Even the story the Cosmos tell of the ancient civilization and their Weather Machine supplies motivations for Battra that the Cosmos and Mothra really do not know. It isn't until near the climax of this film where Mothra and Battra have a meeting of the minds. The Cosmos say the ancient Earth was angry and prideful, thus punished humans for daring to make a weather machine. However, there is no proof of that. What we do know is that the Weather Machine created a dangerous store up of energy and unspent storms. When Battra destroyed the machine, that unspent energy was unleashed. The unspent energy was growing over time. If Battra had done nothing, and 100 years later the Weather Machine experienced an outtage, the resulting storms would have been even more destructive. This is to say, though Battra's actions ended up slaying 99% of humans, Battra saved the human race.

We know for a fact that Mothra does not understand Battra until much later in the film. The Cosmos state that Battra is here in the present to penalize polluters, when by the end of the film that is clearly not the case. In fact, Godzilla VS Mothra: Battle for the Earth depends on multiple layers of misdirection regarding character motivations. The Green Aesop is itself another misdirection, setting up the tragedy of Battra's death.

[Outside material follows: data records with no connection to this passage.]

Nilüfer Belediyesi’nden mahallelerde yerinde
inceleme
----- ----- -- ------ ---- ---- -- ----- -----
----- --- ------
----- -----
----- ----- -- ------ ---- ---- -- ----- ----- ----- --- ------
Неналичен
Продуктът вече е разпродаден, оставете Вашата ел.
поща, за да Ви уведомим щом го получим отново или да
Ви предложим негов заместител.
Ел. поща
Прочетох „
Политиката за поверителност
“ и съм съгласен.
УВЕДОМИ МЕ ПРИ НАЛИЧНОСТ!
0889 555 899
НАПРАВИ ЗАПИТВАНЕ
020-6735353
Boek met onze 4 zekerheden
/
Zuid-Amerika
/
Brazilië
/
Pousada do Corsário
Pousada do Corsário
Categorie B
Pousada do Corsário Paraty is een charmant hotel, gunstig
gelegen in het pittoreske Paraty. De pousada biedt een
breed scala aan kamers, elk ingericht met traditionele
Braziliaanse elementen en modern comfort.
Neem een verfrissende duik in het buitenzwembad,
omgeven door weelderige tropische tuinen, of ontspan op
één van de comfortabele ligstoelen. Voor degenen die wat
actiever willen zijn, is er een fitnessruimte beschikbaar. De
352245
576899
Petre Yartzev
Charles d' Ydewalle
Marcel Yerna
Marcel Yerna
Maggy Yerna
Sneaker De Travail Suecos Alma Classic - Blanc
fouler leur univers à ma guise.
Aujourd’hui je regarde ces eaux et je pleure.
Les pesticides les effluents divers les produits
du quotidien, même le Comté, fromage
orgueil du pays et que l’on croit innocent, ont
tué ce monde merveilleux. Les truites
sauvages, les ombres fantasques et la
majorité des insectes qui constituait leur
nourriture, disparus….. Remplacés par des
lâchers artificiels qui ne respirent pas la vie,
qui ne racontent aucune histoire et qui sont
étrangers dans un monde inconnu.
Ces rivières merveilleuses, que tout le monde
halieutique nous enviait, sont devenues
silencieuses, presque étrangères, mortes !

The only evil directly related to pollution is Godzilla, who in this series is canonically created by radiation; either the splash of atomic weapons testing or the sinking of a Soviet submarine. Godzilla is the most satanic he has ever been in any film. However his violence is largely at random, and has no overarching intent of revenge or wraith.

We have seen in Godzilla VS Biollante and Godzilla VS King Ghodirah that humans are capable of checking Godzilla, though not defeating him. To the degree that there is an environmental message that is real in this movie, it is this: Godzilla has mortally wounded Earth's greatest defenders. If Battra is the sword of Earth, Mothra is the shield. And now both are gone, instead of just one. As it happens so often in real life, pollution is ultimately experienced for many as cancer. And that is what Godzilla is; he is cancer eating away at Earth's vitality and security. It is a subtle criticism of Pollution, but as it comes dressed in so many quasi-spiritual moralizings, it is easy to over look an authentically deep message. The shallow messages of environmental protection from so much of the cast are themselves misdirections to set up the awesome revelation of Battra's true intentions.

There is no sudden threshold of environmental destruction that will trigger a planetary smack down. Instead we are slowly undone as our security is compromised. The Earth seems actually indifferent to people and pollution. However, pollution creates Godzilla, and he is the means of our torment, not Battra. The Earth didn't create a monster, humanity did. But it is a monster that can be managed, through vast efforts and cooperation.